I thought it was a clever argument, at least, because I think Christianity is not primarily an explanation for the workings of the universe, but a frame-of-meaning for one's life.
I am kind of sympathetic to this sort of argument, because I think it's true that religious faith isn't
just about cognitive belief. To that extent people like (say, just at random) Richard Dawkins are mistaken when they treat it as if it were. Lewis is right that it's about an existential attitude. It's also correct that attitude can precede cognitive belief. In fact it's an established fact that minority religions typically spread not by evangelisation but by people becoming involved in communities of that religion, and coming to believe in the truth of their claims as a consequence. E.g. you might have friends who belong to a religious group, and you might go along as well for social reasons, and get involved in their various activities, and eventually you might find that you just believe what they do, because you've effectively been living as if you do.
However, I'm not convinced that this is something one can consciously choose to do. Can I, as someone who thinks that God doesn't exist, really live my life trusting in him? Perhaps I could act
as if I put my trust in him, but that's not the same thing. Also, even if this is possible (and I'm not even sure what it would really involve), the question then is what kind of "lived experience" one might go through as a result of the experiment that would convince you that God does in fact exist. Here again I'm not sure I can really imagine it.

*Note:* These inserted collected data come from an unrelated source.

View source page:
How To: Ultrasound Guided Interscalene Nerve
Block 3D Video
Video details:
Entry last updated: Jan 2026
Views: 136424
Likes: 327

I might add on a personal note that living in a way that involved putting trust in God didn't work for me. In my misspent youth I believed very fervently in God, in every sense of "belief" here: I thought he existed and I put my trust in him. Eventually I changed my mind about his existence, and it seemed to me that he didn't exist. (This wasn't a choice on my part; it was simply how things then seemed to me to be; although of course
acknowledging that things now seemed this way to me might have been a choice.) So living in the light of faith in God didn't convince me of his existence - quite the reverse. And of course once I stopped thinking that he existed at all, I stopped putting any trust in him. And I became, on the whole, quite a bit happier as a result. So if we're going to compare "lived experiences", my own experience would favour lack of belief in God, not belief in him. Does that prove that God doesn't exist? Of course not, before anyone tries to accuse of Appeal to Ignorance. But I can only see the world through my own eyes, as it were. It seems to me that he doesn't exist. There's not much I can do about that, even if I wanted to.